RBS promised to increase lending to UK homeowners and businesses by £25bn over the year, of which £9bn would be in new net mortgage lending, plus a further £25bn the following year. The Government loans would be made on “arm’s-length” pricing and credit criteria. Details of the fresh capital raising came as RBS reported pre-tax losses for 2008 on a statutory basis were £40.7bn giving a net loss of £24.1bn, biggest in UK corporate history. Goodwill write-offs were £16.2bn, due in large part (probably almost all of its £10bn share of the ABN AMRO purchase price). In the annual report the bank says it will 'centre' its core business on the UK, which may be an eybrow raiser for the Americans where RBS-owned Citizens Bank is in the top 10, possibly no.6 and where there is also a duty of responsibility not to behave proc-cyclically. Over there, after all, there is the Citizen's Bank Baseball Park. Shares in RBS were 17.75% up at just over half of one first class postage stamp, 27.2p in afternoon London trading, having earlier risen as much as 22% first thing. Alex Potter, banking analyst at Collins Stewart, reported by the FT, said the bank is in effect conducting a £19.5bn rights issue, but at a price (50p) well above the stock market level, through the issue of shares to the government, while the APS is larger and cheaper than had been expected. The bank’s asset quality trends, he says, are “appalling” and the recession is beginning to hit earnings. I beg to differ here in that the default retaes reported are well below those of the Bank of England's latest reports. But it does look worrying that RBS appears to planning withdrawel from, little or no growth in, property development and project finance? Potter predicted RBS would only break even this year, after further impairment charges, and there was “little chance of a dividend before 2012”, which is absurdly self-confident forecasting about a bank with over £2 trillions in assets (in ratio equal almost to all of UK GDP)!

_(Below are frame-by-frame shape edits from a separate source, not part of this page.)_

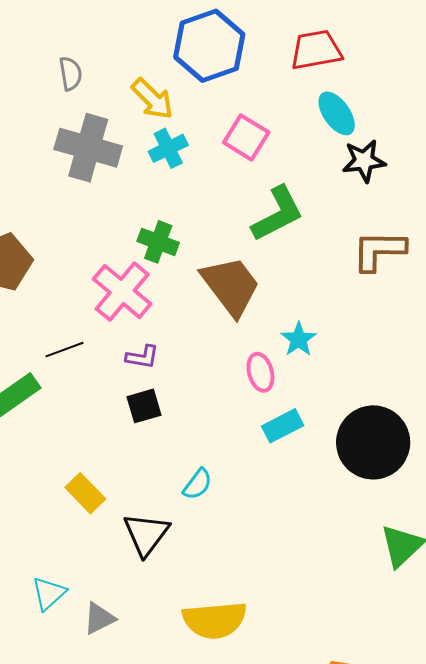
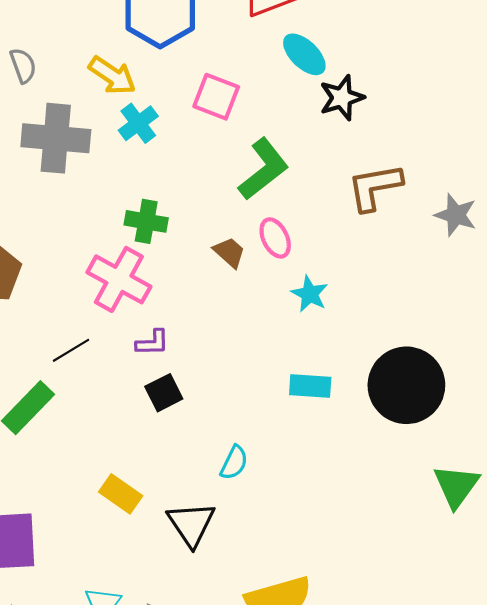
brown trapezoid: (231, 286) -> (229, 252), size x0.5
pink ellipse: (260, 372) -> (275, 238), moved
cyan rectangle: (283, 426) -> (310, 386), turned 42

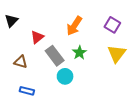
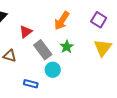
blue rectangle: (27, 91) -> (31, 84), moved

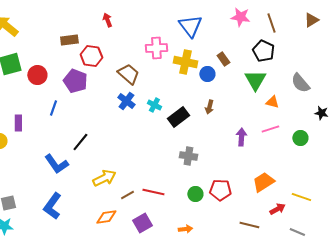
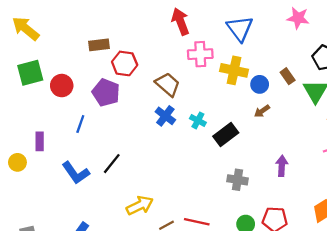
red arrow: (107, 20) -> (180, 22), moved, size x1.6
brown rectangle: (223, 59) -> (288, 76), moved
brown arrow: (209, 107) -> (262, 111), moved, turned 40
purple arrow: (241, 137) -> (282, 166), moved
blue L-shape: (56, 164) -> (76, 173), moved

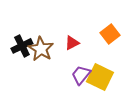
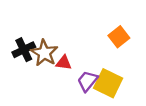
red triangle: (72, 43) -> (64, 63), moved, turned 35

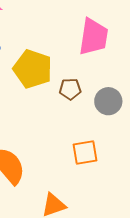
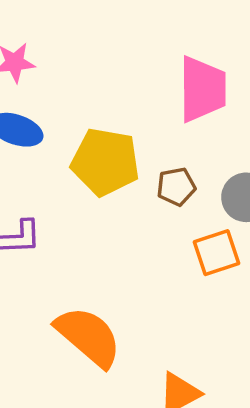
orange square: (85, 152) -> (217, 253), moved

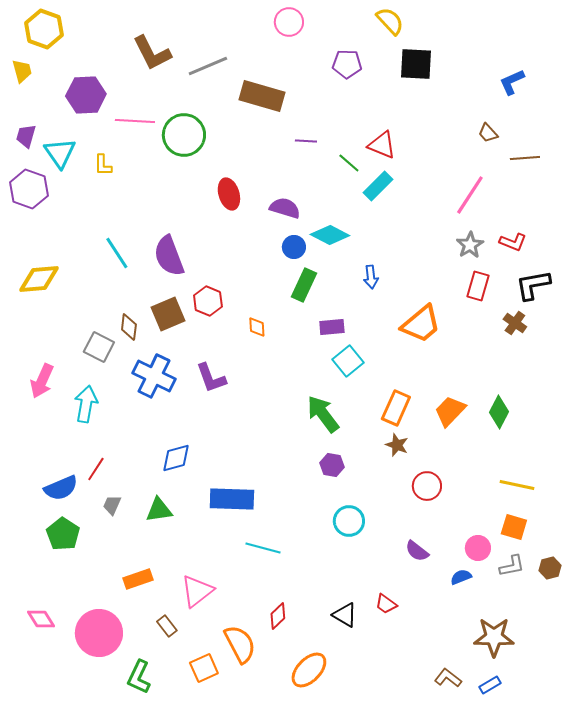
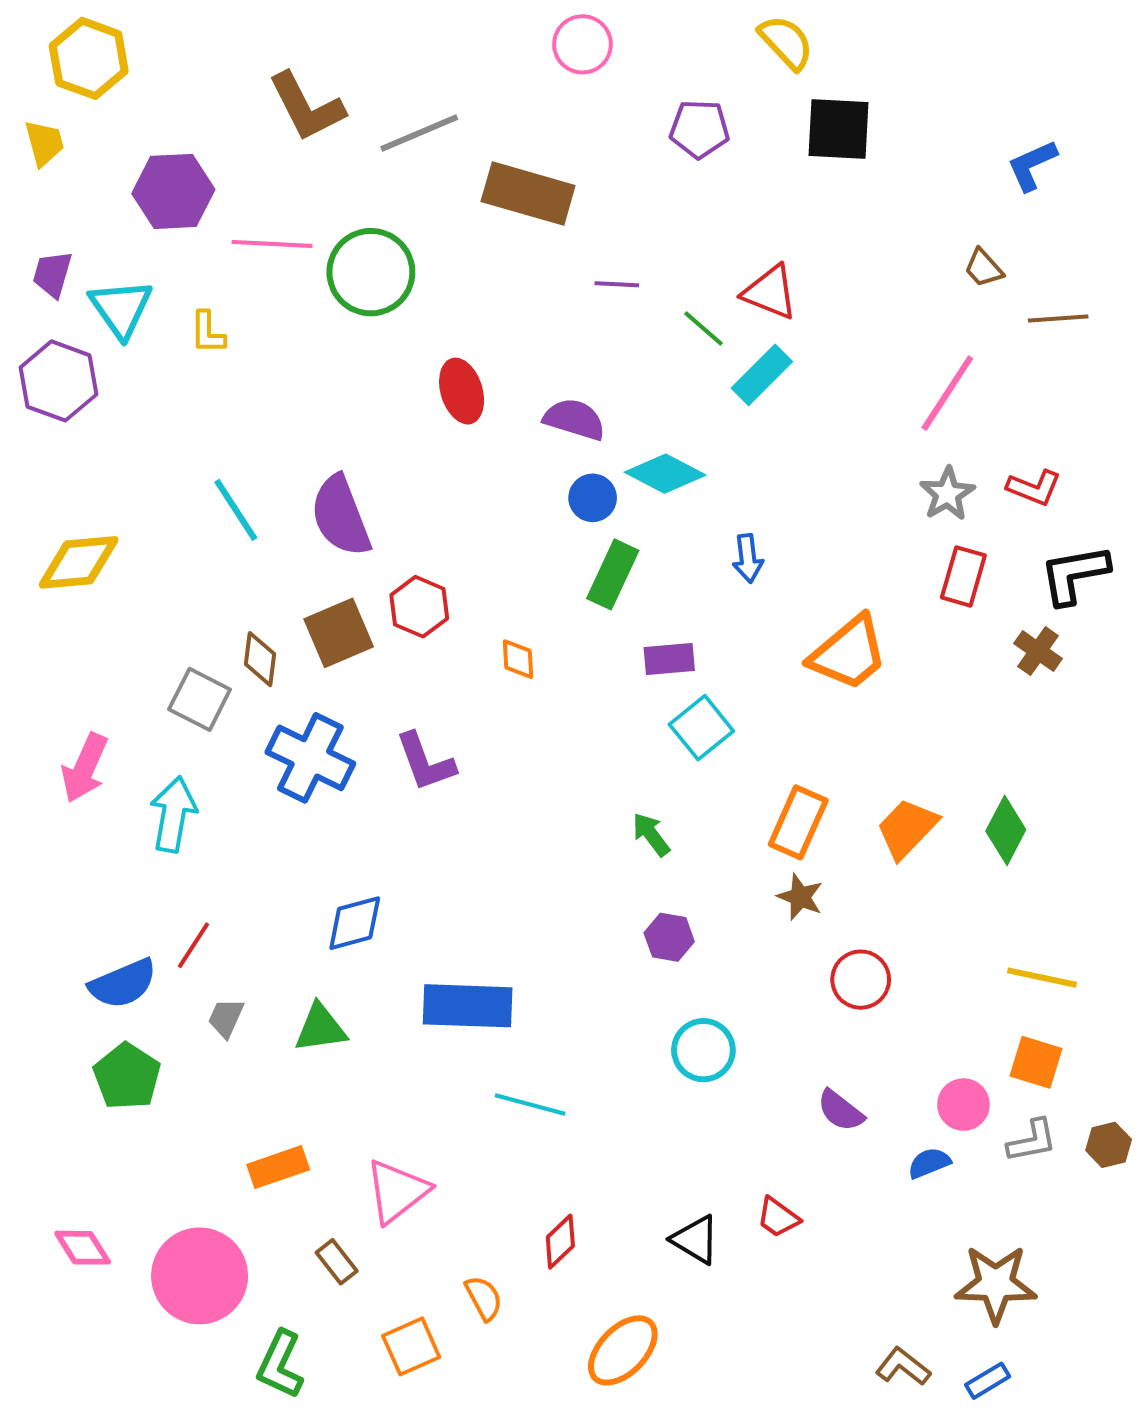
green arrow: (323, 414) -> (651, 834), size x0.6
orange semicircle: (240, 644) -> (484, 1298), size x0.6

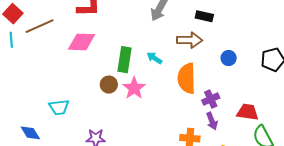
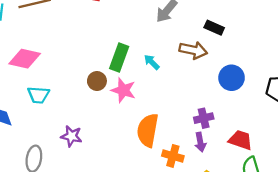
pink diamond: (81, 42) -> (25, 59), moved
blue circle: (229, 58) -> (232, 78), size x1.5
orange semicircle: (187, 78) -> (148, 130), moved
pink star: (134, 88) -> (123, 90), turned -30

Speaking of the possibility of future losses on insured assets, Hester said: ”All of us have our eyes open but we can’t foresee the future. I don’t think any of us have any ability to ascribe a sensible probability of where the loss will occur, or at what pace.” The bank's results coincide with a growing political row of useful news-displacement noise about the £16m pension pot awarded to Sir Fred Goodwin, the former chief executive of RBS. This agreed with RBS’s board and approved by the government, gives Sir Fred the Shred £650,000 a year with immediate effect. The figure – double previously reports – undermines claims that executives of failed banks will not be rewarded.
Under the RBS strategic review led by Mr Hester, RBS plans to shrink its global banking and markets division GBMD that expanded under Sir Fred’s leadership, by taking out 45% of the capital employed there i.e. over £900bn in derivatives that Mr hester told the Treasury Committee was only £400bn hedged, a remark that raised eyebrows through the roof. It seemed highly imporbable that the bank could have £500bn in one-way bets or net exposure especially in view of its stated RWA (risk-weighted assets) figures?
The FT reports that the bank aims to cut £2.5bn from its cost base and centre its business on the UK, and pledged to “drive major changes to management , processes and culture.” Mr Hester said the move could involve 20,000 job cuts but no definitive figure had been set. The strategic plan would take three to five years to execute, he added. ”We are not building on sand here,we are building on rock. What we need to do is sweep away the sand that is covering that rock.” Sir Philip Hampton, the new chairman, said the bank had been through “an exceptionally difficult period... confident that we can, must and will restore RBS to standalone financial strength.” The bank also announced the appointment of Nathan Bostock, chief financial officer of Abbey National, part of Santander bank, to be head of restructuring and risk. Gordon Pell, head of RBS’ regional markets division, is to be deputy chief executive.